— Task instructions —
Copy out the passage on religious nationalism and identity word for word, in full.

— Document extract —
========================================

Why is religious nationalism on the rise in America, where one-third of Americans now proudly refer to themselves as Christian nationalists? Why is religious nationalism on the rise in a country like India? Prime Minister Narendra Modi and the Bharatiya Janata Party are trying to create this muscular form of Hinduism, the goal of which is a fully Hindu nation. We’ve already seen what’s been going on with the rise of Jewish nationalism in Israel, but why is that happening? Well, because in all three of those countries, it’s becoming harder and harder to say in secular terms what it means to be American, what it means to be Israeli, what it means to be Indian.

Those national identifications are being eroded by racial and religious changes that are taking place in the populations of these countries. It’s becoming extraordinarily difficult to say with any firm sense what it means to be American anymore. And so people have begun to say, “Well, it means to be Christian.” Or that it means to be white. What does it mean to be Israeli? It means being Jewish. And what kind of Jewish? Not culturally Jewish — not the secular Judaism of Israel’s European founders, but this new kind of muscular, ultra-Orthodox form of Judaism.

When you understand religion as an identity, then the role that religion plays in political conflicts starts to make sense. You can understand how someone can make a religious argument against universal health care, right? Because they’re not making a religious argument; they’re reverting to their sense of identity, and they’re using the religious aspect of that identity to make excuses for all the other aspects of their identity.

The fastest-growing religious movement in America is the prosperity gospel: the belief that your salvation is dependent on your material wealth. And, I mean, seriously, it’s impossible to think of anything that is more anathema to everything that Jesus preached. But if you think of religion not as beliefs and practices but as identity, it makes sense that you might go for prosperity gospel, because you’re trying to reconcile Christianity with another factor of your identity: unchecked capitalism.


People in the United States and Western Europe seem to have a false sense of religion being on the decline globally.

========================================

— Recorded information —
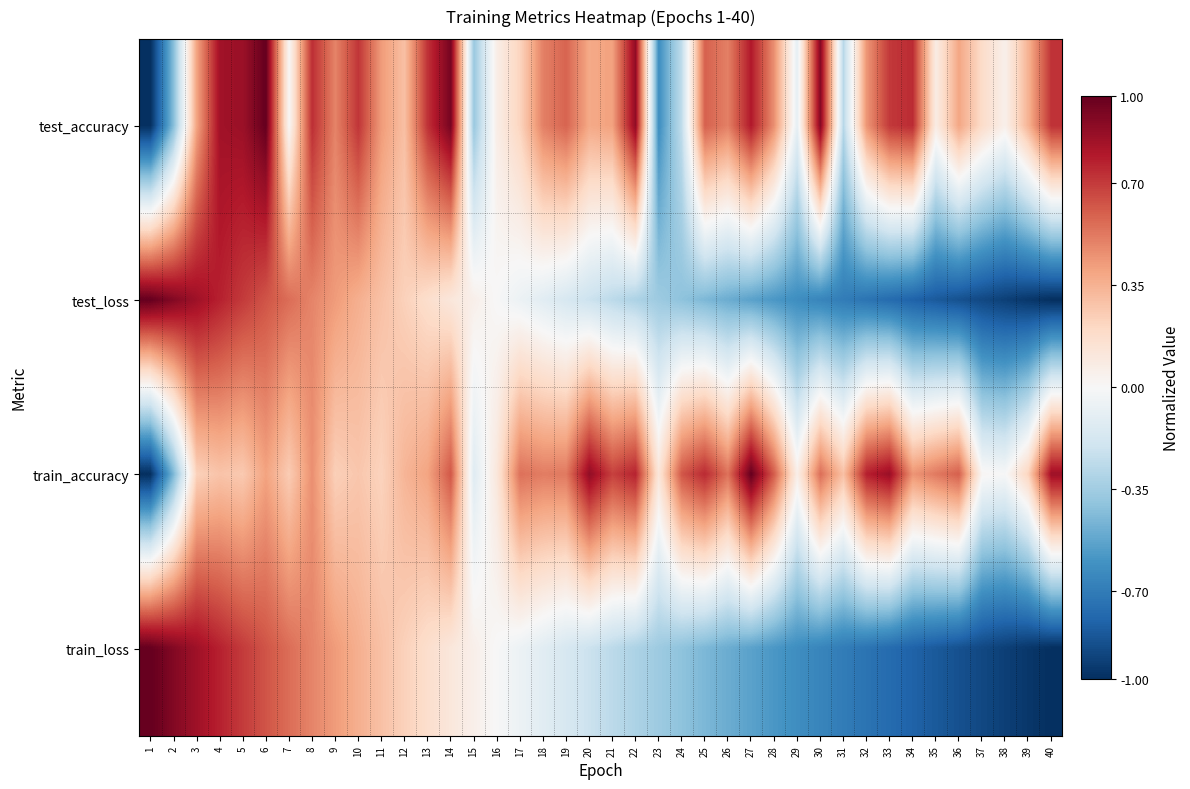

List the series in order of their peak value, lowest first.

train_accuracy, test_accuracy, test_loss, train_loss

========================================

— Reply —
Why is religious nationalism on the rise in America, where one-third of Americans now proudly refer to themselves as Christian nationalists? Why is religious nationalism on the rise in a country like India? Prime Minister Narendra Modi and the Bharatiya Janata Party are trying to create this muscular form of Hinduism, the goal of which is a fully Hindu nation. We’ve already seen what’s been going on with the rise of Jewish nationalism in Israel, but why is that happening? Well, because in all three of those countries, it’s becoming harder and harder to say in secular terms what it means to be American, what it means to be Israeli, what it means to be Indian.

Those national identifications are being eroded by racial and religious changes that are taking place in the populations of these countries. It’s becoming extraordinarily difficult to say with any firm sense what it means to be American anymore. And so people have begun to say, “Well, it means to be Christian.” Or that it means to be white. What does it mean to be Israeli? It means being Jewish. And what kind of Jewish? Not culturally Jewish — not the secular Judaism of Israel’s European founders, but this new kind of muscular, ultra-Orthodox form of Judaism.

When you understand religion as an identity, then the role that religion plays in political conflicts starts to make sense. You can understand how someone can make a religious argument against universal health care, right? Because they’re not making a religious argument; they’re reverting to their sense of identity, and they’re using the religious aspect of that identity to make excuses for all the other aspects of their identity.

The fastest-growing religious movement in America is the prosperity gospel: the belief that your salvation is dependent on your material wealth. And, I mean, seriously, it’s impossible to think of anything that is more anathema to everything that Jesus preached. But if you think of religion not as beliefs and practices but as identity, it makes sense that you might go for prosperity gospel, because you’re trying to reconcile Christianity with another factor of your identity: unchecked capitalism.


People in the United States and Western Europe seem to have a false sense of religion being on the decline globally.